Gut gemeint ist nicht gut gemacht – EBD-Präsidentin Selle zu EU-Bürgerdialogen in der Deutschen Welle

Zu wenig Repräsentativität und Transparenz, um den eigenen Ansprüchen zu genügen: Anlässlich des heutigen EU-Bürgerdialogs der Bundeskanzlerin in Jena sorgt sich EBD-Präsidentin Dr. Linn Selle im Interview mit der Deutschen Welle um die Wirkung der Dialogreihe zur Zukunft der Europäischen Union. „Man hat nicht näher darüber nachgedacht, wie man Leute erreicht, die nicht ohnehin zu solchen Bürgerdialogen kommen würden“, kommentiert Selle.

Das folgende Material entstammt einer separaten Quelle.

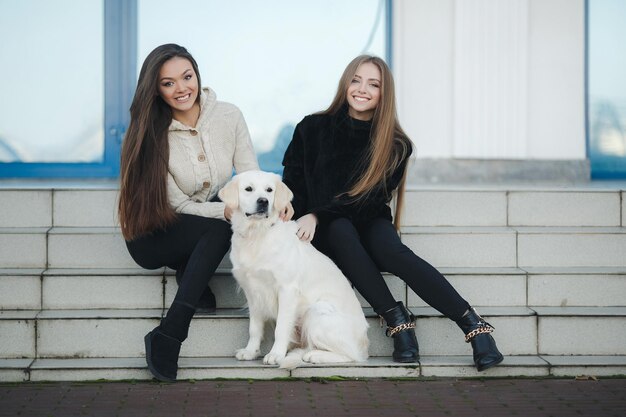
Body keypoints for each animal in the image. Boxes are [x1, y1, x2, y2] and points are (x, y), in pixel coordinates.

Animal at [218, 170, 368, 368]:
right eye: (248, 189)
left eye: (269, 190)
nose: (263, 201)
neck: (257, 233)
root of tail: (364, 341)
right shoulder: (252, 291)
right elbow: (254, 328)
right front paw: (251, 352)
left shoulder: (287, 289)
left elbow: (281, 328)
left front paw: (275, 355)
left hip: (317, 311)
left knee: (351, 356)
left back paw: (315, 356)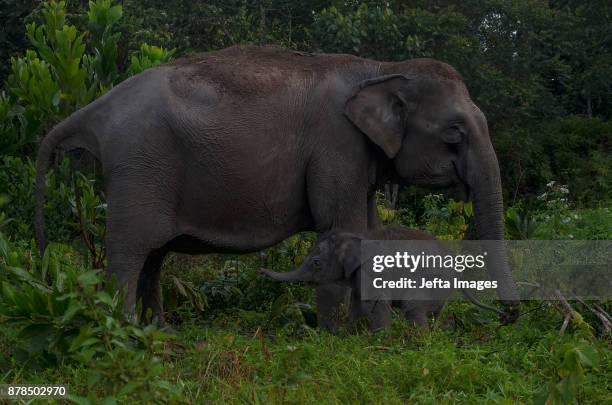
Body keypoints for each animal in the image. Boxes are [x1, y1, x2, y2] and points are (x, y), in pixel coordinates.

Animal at [260, 226, 500, 330]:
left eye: (316, 263)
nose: (261, 270)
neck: (355, 236)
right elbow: (358, 301)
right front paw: (354, 335)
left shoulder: (372, 271)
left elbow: (376, 303)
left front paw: (380, 344)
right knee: (433, 313)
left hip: (432, 281)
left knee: (413, 307)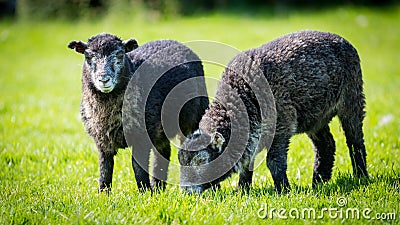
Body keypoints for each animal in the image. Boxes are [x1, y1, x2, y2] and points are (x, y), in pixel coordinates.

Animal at [68, 33, 209, 192]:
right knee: (163, 153)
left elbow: (138, 166)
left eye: (120, 55)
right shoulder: (102, 140)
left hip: (194, 117)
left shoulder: (142, 137)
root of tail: (173, 41)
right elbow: (105, 167)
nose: (104, 79)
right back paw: (158, 187)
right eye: (88, 56)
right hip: (160, 130)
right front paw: (103, 192)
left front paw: (145, 192)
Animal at [178, 30, 368, 194]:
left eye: (201, 161)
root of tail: (341, 39)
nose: (186, 192)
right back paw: (319, 181)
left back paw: (361, 177)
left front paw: (283, 190)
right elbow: (247, 164)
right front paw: (242, 191)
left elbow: (274, 161)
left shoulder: (281, 126)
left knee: (355, 142)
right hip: (316, 118)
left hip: (352, 98)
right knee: (326, 145)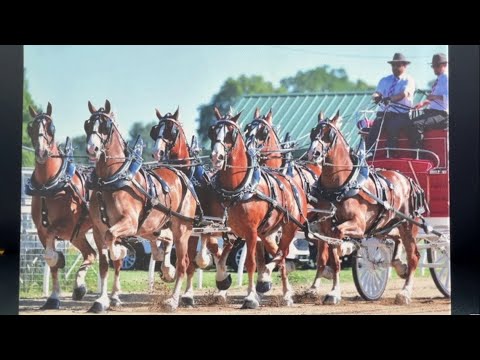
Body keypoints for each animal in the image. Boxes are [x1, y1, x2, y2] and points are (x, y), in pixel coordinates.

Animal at [26, 102, 95, 308]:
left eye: (51, 127)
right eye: (31, 127)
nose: (41, 152)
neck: (49, 184)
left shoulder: (65, 226)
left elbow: (52, 256)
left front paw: (61, 259)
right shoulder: (41, 230)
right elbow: (51, 260)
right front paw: (54, 297)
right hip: (78, 234)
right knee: (91, 254)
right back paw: (79, 288)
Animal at [83, 99, 196, 312]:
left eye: (105, 126)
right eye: (88, 124)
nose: (92, 148)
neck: (110, 180)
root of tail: (181, 173)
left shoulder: (129, 222)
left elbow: (113, 241)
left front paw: (120, 251)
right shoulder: (97, 229)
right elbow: (104, 264)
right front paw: (102, 300)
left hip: (182, 228)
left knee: (184, 262)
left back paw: (174, 299)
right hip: (155, 225)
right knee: (165, 241)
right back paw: (166, 267)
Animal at [151, 107, 237, 304]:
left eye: (171, 130)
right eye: (155, 130)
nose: (157, 152)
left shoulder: (195, 223)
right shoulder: (179, 223)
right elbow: (181, 255)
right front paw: (182, 287)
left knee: (224, 246)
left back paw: (222, 285)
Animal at [209, 108, 308, 308]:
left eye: (231, 133)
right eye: (212, 132)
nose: (217, 156)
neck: (237, 188)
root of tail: (294, 185)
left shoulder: (251, 232)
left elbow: (251, 263)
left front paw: (250, 296)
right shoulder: (227, 229)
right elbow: (219, 255)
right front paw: (223, 280)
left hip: (289, 227)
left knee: (282, 254)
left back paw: (271, 284)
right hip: (267, 233)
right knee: (280, 255)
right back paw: (282, 291)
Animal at [308, 112, 424, 304]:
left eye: (329, 134)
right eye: (313, 132)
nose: (313, 153)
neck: (340, 187)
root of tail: (408, 179)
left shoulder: (358, 225)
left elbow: (337, 239)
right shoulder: (325, 226)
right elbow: (330, 258)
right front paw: (329, 290)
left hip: (408, 225)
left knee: (414, 256)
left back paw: (405, 292)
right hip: (386, 225)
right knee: (395, 240)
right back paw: (399, 265)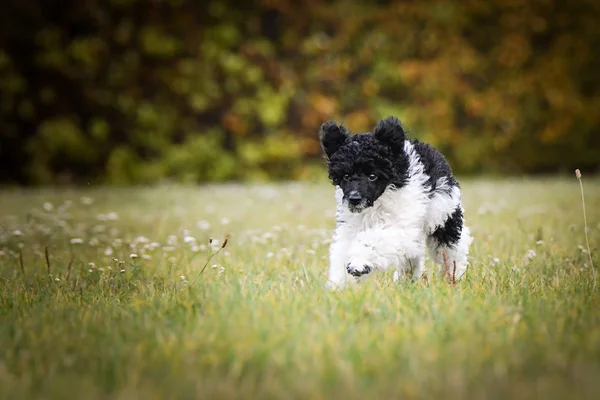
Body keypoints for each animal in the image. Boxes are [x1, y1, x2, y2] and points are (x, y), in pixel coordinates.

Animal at [318, 115, 474, 288]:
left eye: (372, 176)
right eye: (345, 176)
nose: (354, 199)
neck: (377, 204)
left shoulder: (401, 227)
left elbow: (375, 239)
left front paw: (359, 262)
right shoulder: (350, 227)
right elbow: (342, 252)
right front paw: (338, 285)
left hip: (445, 216)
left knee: (452, 251)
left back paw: (453, 277)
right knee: (413, 256)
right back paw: (407, 279)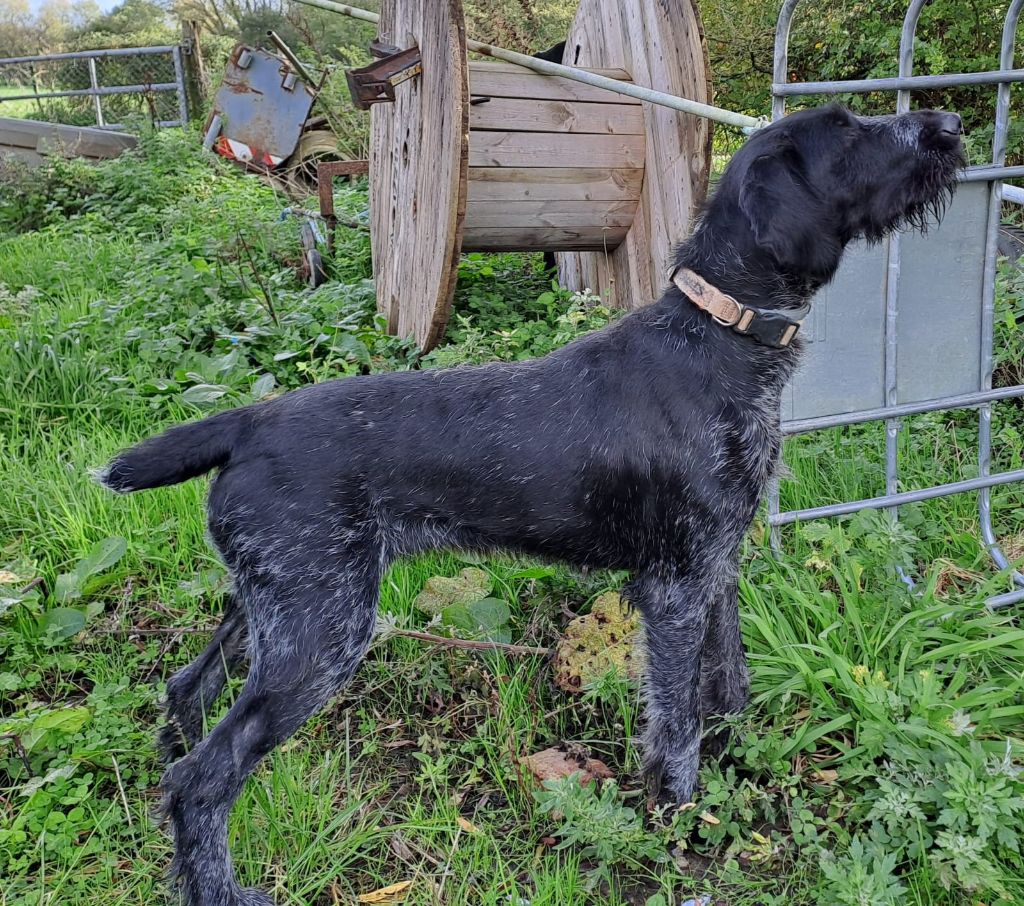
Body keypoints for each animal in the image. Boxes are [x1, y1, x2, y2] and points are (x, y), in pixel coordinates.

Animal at [94, 102, 958, 900]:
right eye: (847, 132)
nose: (948, 122)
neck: (719, 337)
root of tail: (248, 421)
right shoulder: (676, 589)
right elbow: (677, 723)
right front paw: (678, 825)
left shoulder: (718, 569)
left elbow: (729, 687)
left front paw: (737, 772)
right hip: (322, 632)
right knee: (202, 780)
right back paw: (220, 887)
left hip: (271, 610)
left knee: (186, 693)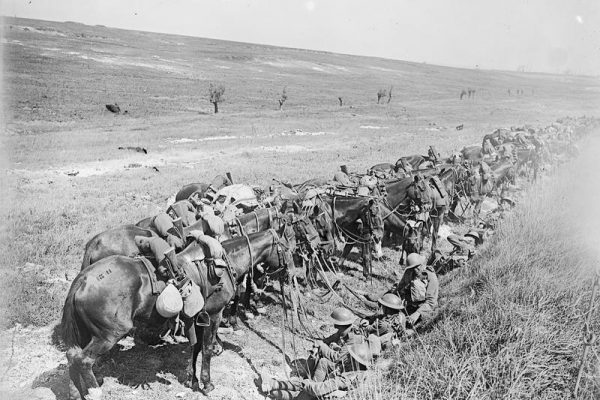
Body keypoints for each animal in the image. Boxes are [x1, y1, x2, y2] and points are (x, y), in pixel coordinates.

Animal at [61, 225, 296, 396]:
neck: (224, 263)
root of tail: (82, 280)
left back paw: (76, 393)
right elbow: (207, 349)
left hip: (85, 333)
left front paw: (193, 380)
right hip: (108, 334)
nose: (291, 274)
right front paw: (207, 384)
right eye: (286, 248)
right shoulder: (214, 315)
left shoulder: (198, 317)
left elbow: (196, 347)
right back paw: (93, 392)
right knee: (84, 361)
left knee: (72, 357)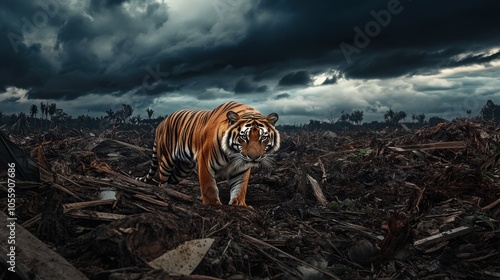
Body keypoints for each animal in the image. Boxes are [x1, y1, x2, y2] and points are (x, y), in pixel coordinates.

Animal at [137, 100, 280, 206]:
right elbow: (209, 186)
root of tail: (161, 123)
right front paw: (213, 204)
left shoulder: (242, 169)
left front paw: (238, 204)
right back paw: (163, 193)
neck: (233, 155)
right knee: (162, 179)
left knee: (172, 178)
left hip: (183, 169)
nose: (254, 157)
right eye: (244, 137)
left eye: (263, 137)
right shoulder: (205, 162)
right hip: (166, 160)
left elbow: (240, 188)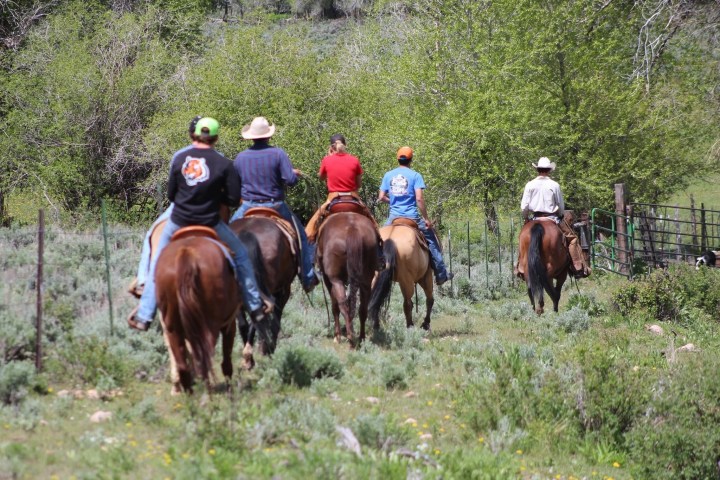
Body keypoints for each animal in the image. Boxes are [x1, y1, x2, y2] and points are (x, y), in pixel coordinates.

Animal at [316, 209, 380, 344]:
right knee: (362, 308)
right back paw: (361, 338)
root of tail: (352, 229)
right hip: (366, 280)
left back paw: (350, 337)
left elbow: (335, 306)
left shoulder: (328, 279)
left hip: (336, 280)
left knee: (342, 305)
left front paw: (337, 336)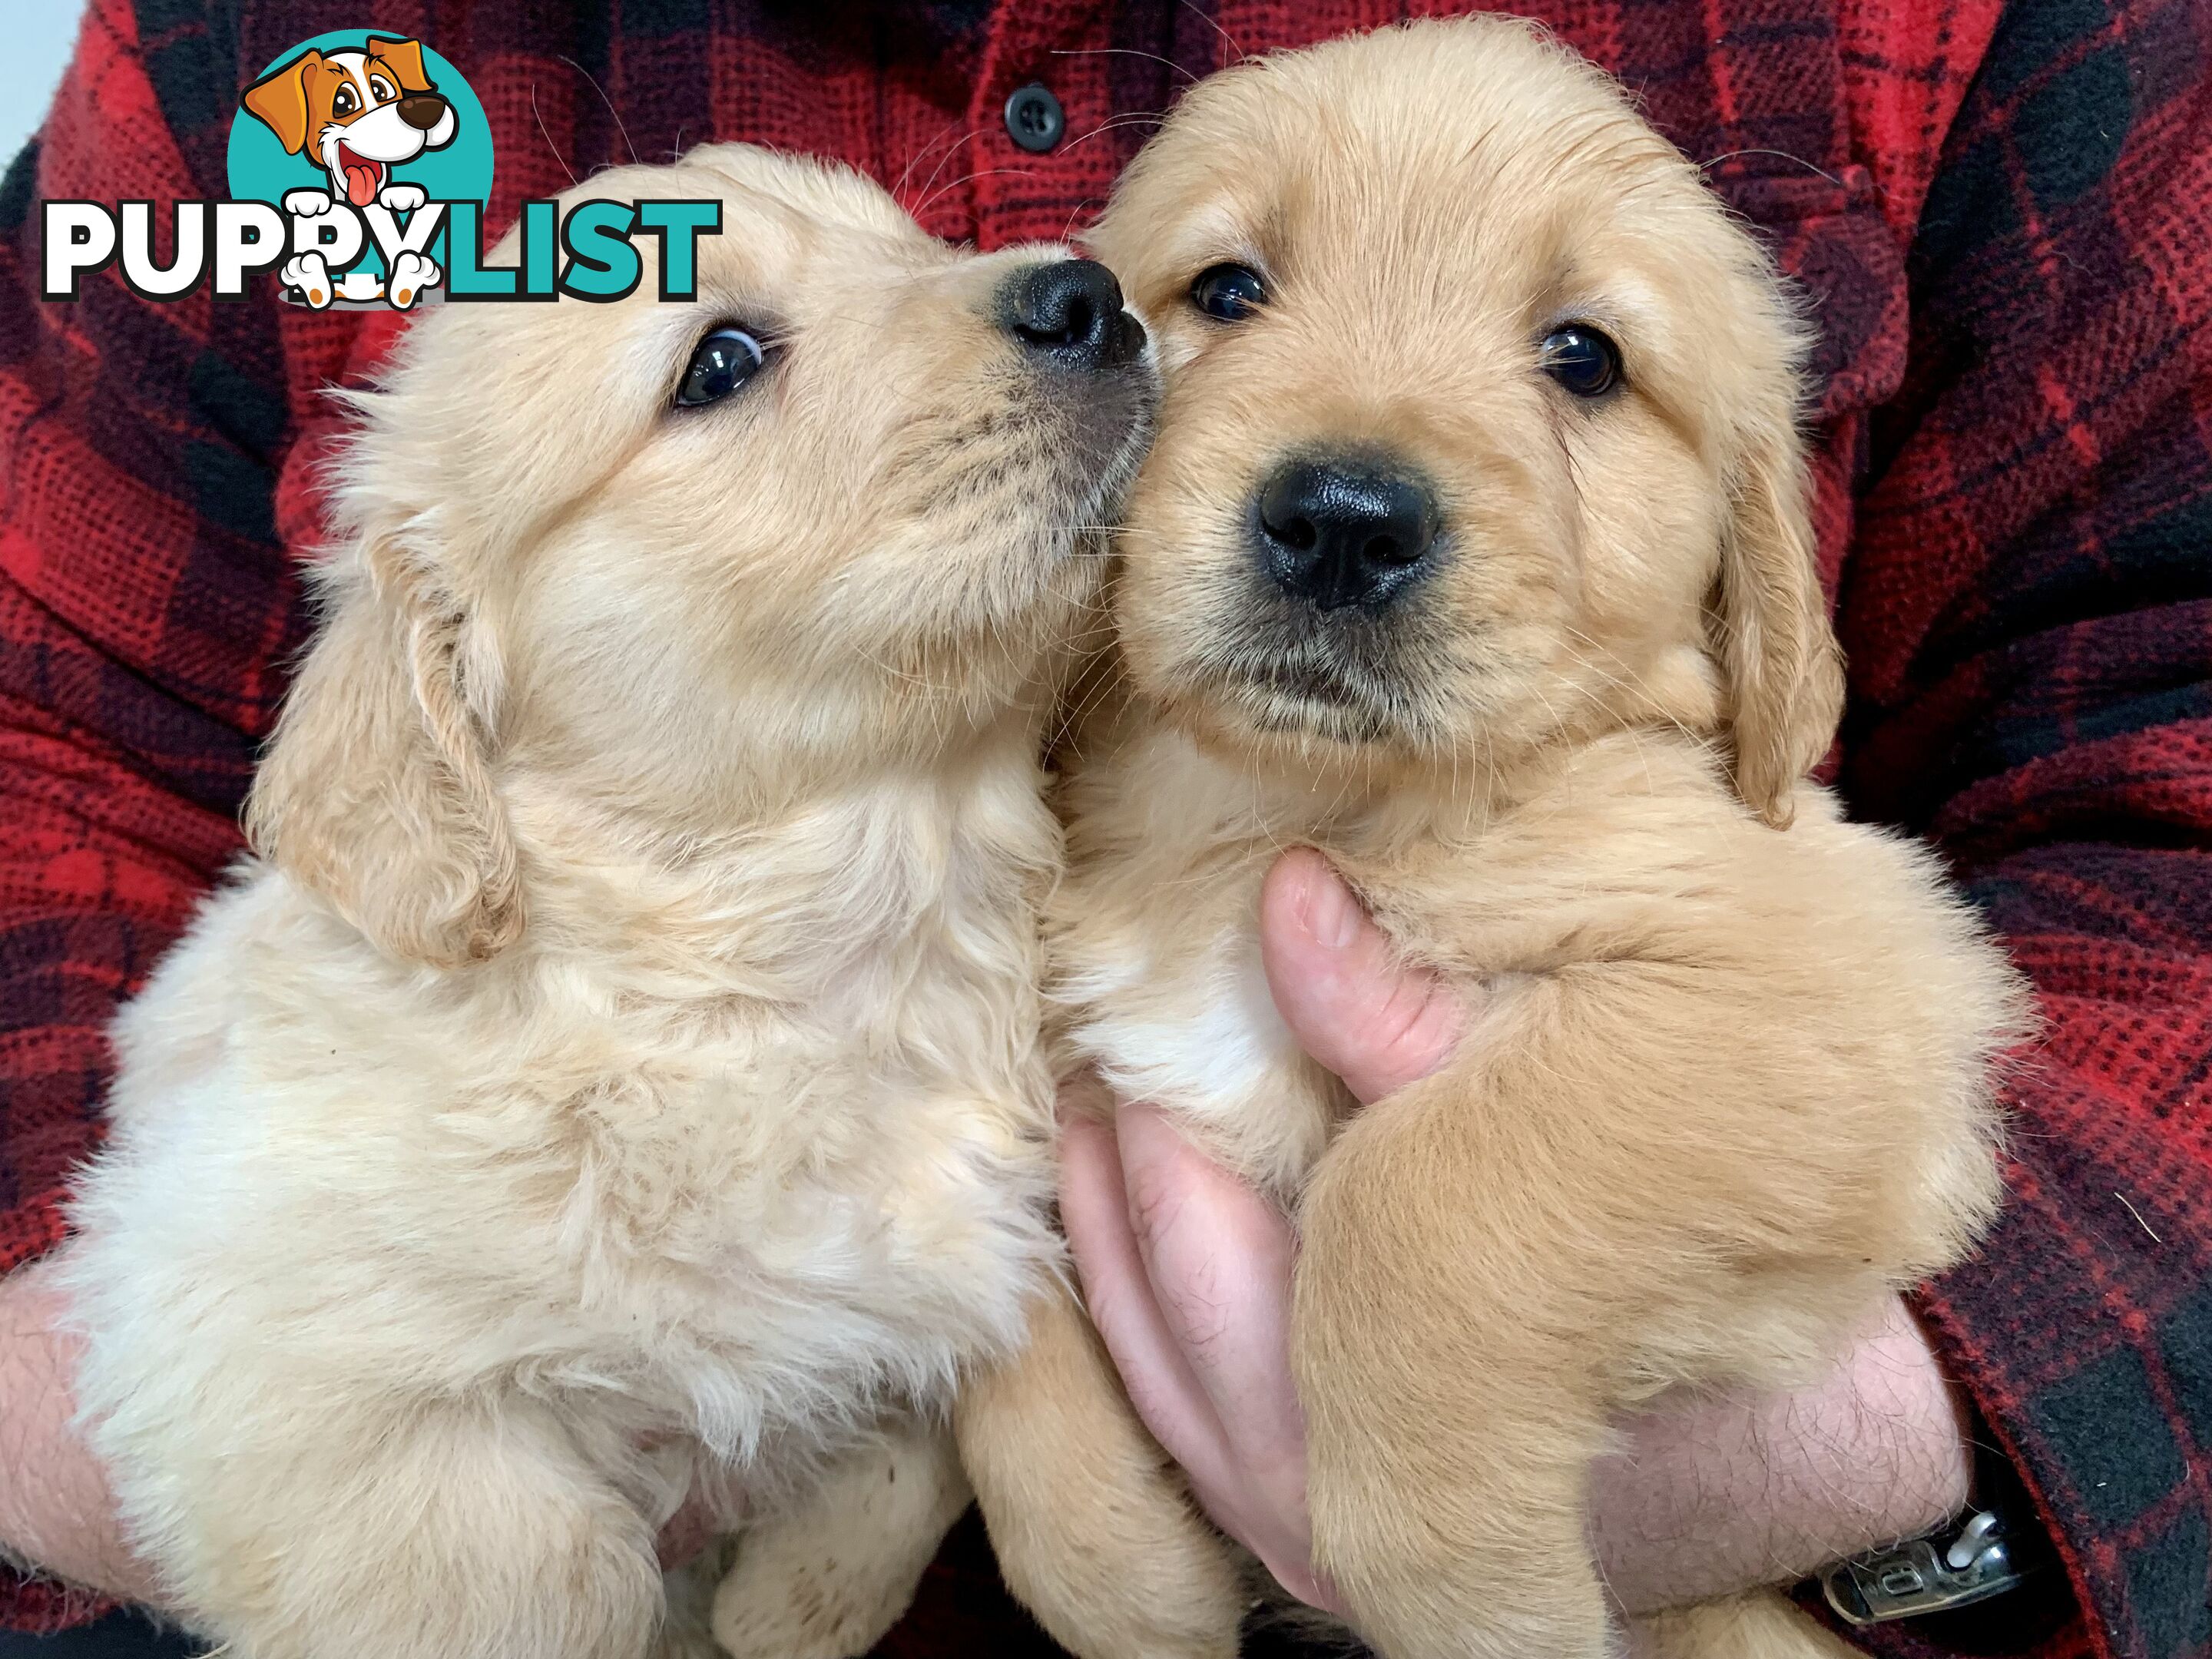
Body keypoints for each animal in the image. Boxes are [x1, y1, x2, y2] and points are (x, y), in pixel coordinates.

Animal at [56, 142, 1159, 1659]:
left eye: (910, 242)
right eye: (720, 362)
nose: (1092, 297)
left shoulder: (956, 1241)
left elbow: (902, 1447)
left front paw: (793, 1603)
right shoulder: (228, 1338)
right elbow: (533, 1581)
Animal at [951, 19, 2026, 1659]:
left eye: (1585, 357)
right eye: (1228, 290)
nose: (1341, 520)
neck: (1266, 812)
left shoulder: (1849, 991)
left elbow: (1422, 1191)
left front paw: (1464, 1579)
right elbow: (988, 1304)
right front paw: (1123, 1575)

Damit droht die Veranstaltungsreihe ihr durchaus wichtiges Ziel – die stärkere Beteiligung der Bürgerinnen und Bürger an EU-Zukunftsfragen – zu verfehlen: „Unsere Sorge ist, dass dieser Dialog nicht hält, was vollmundig versprochen wurde, und dass das den Frust und die Enttäuschung bei den Bürgerinnen und Bürgern sogar noch verstärkt.“

Die Einbeziehung der Bürgerinnen und Bürger Europas in die europäische Zukunftsdebatte unterstützen die 244 Mitgliedsorganisationen der EBD in ihren Politischen Forderungen, die auf der Mitgliederversammlung im Juli beschlossen wurden. Darin heißt es: „Bürgerdialoge können ein wichtiges Instrument sein, wenn sie demokratisch inklusiv, ergebnisgerichtet und nicht PR-orientiert erfolgen und Entscheidungsträgerinnen und Entscheidungsträgern sowie Interessengruppen wichtige Impulse aus Sicht der Bürgerinnen und Bürger bieten.“ Der EBD-Vorstand hatte dazu einen Kriterienkatalog beschlossen, den die Spitzenverbände im Netzwerk unterstützen.